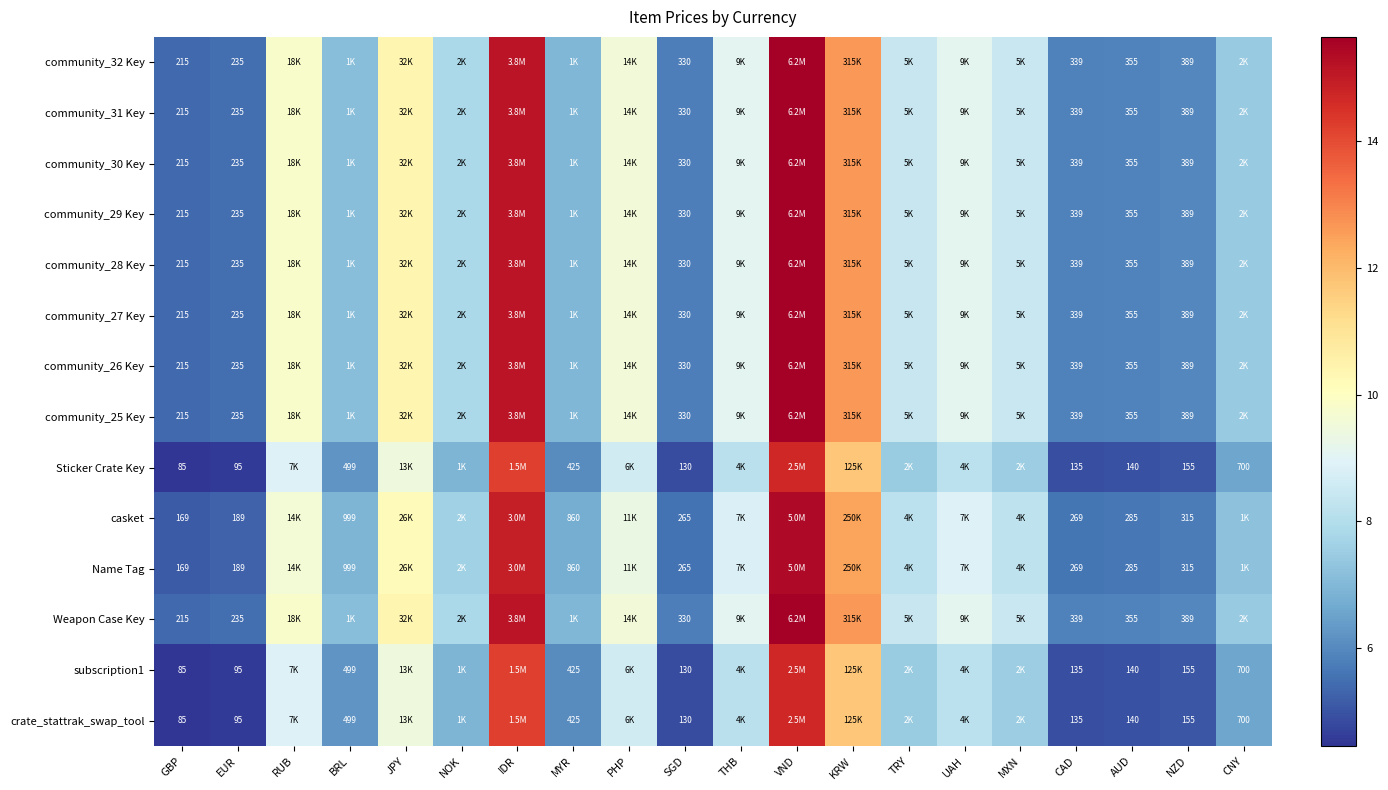

How many values in the Weapon Case Key series exceed 8?

10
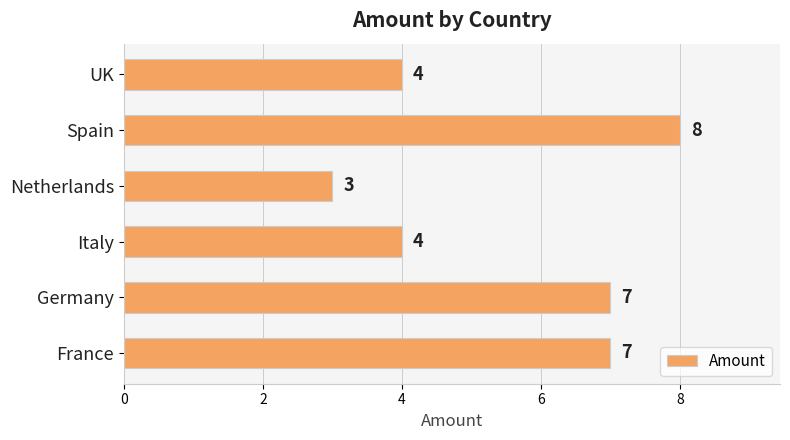

Approximately how many times larger is the value at Netherlands compared to Spain?

0.4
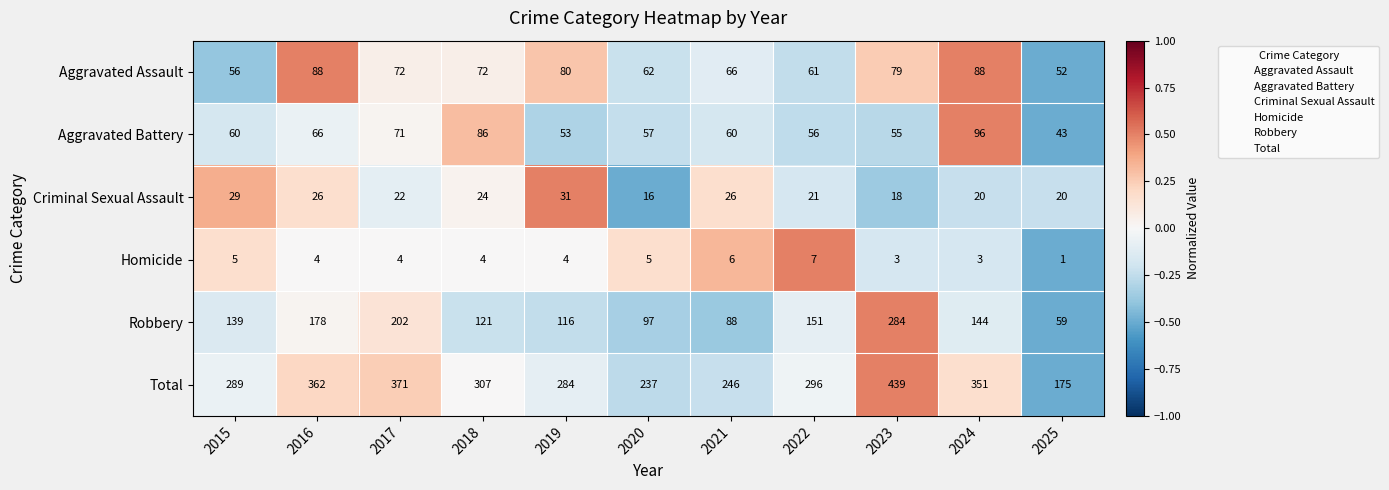

Count the number of categories in the chart.

11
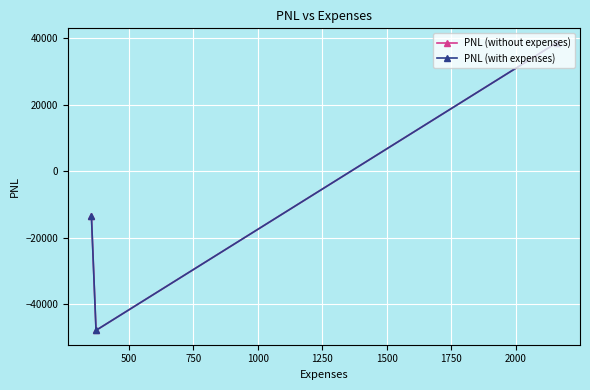

Which series has the largest range (max minus min)?

PNL (without expenses)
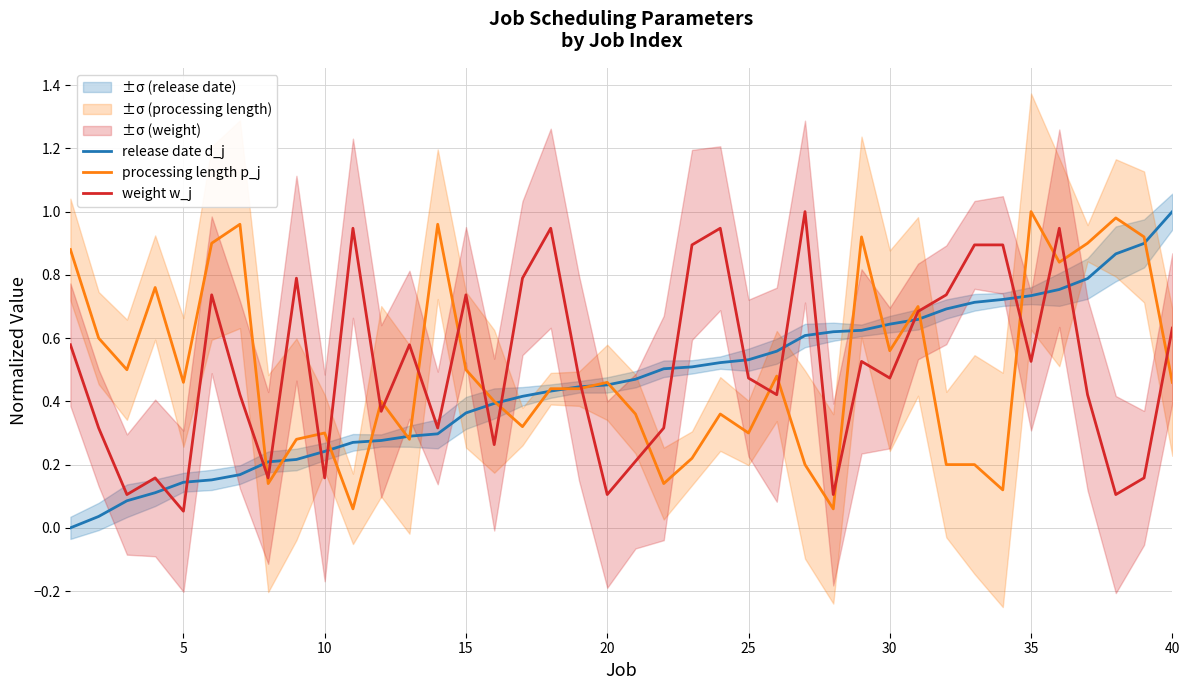

At which label does weight w_j reach its minimum?

5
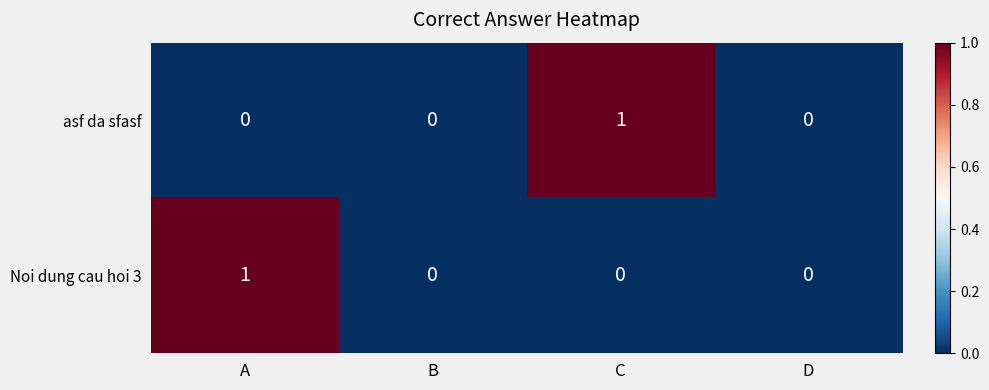

Which category has the highest value in the asf da sfasf series?

C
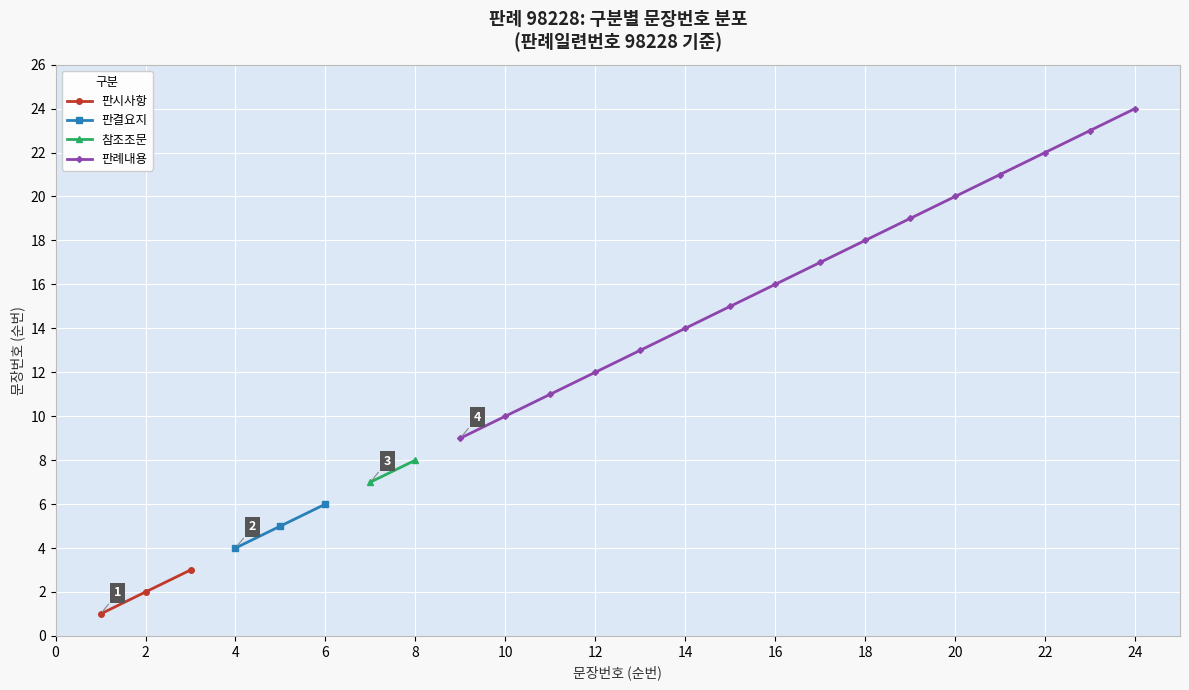

True or false: the data has more than 1 interior local peaks.

False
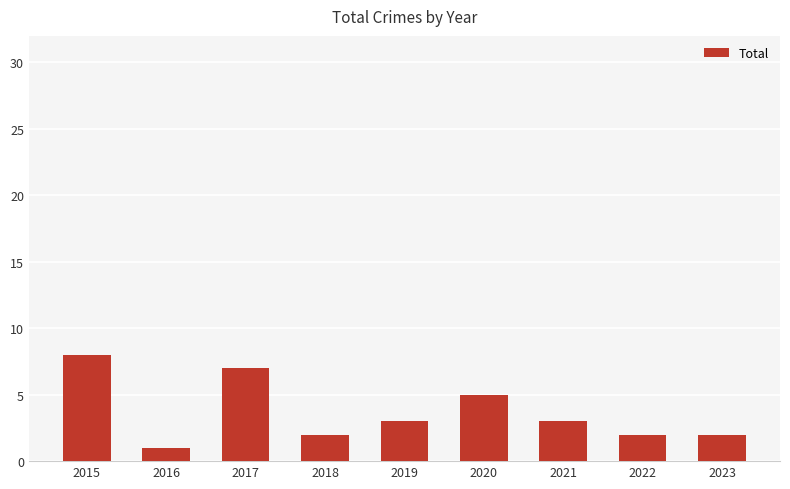

What is the difference between the maximum and minimum values?

7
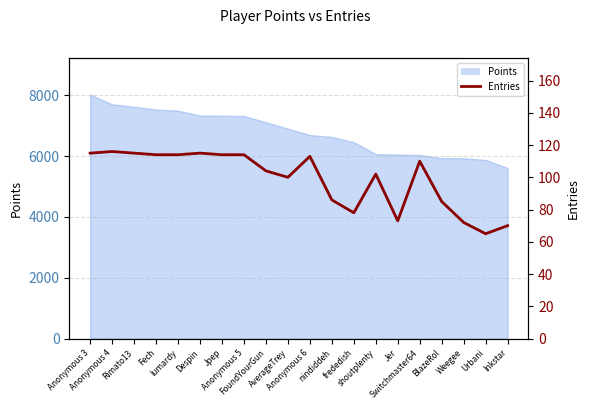

Is it true that the value at frededish is 125?

False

#####

How to complete this task: Please write out the data, starting at the line containing "True or false: the" and ending at the last line of the data, with both ends included. Leave the pictures out of your answer.

Task answer:
True or false: the data has more than 1 interior local peaks.

False

What is the difference between the maximum and minimum values?

7

Is it true that the value at frededish is 125?

False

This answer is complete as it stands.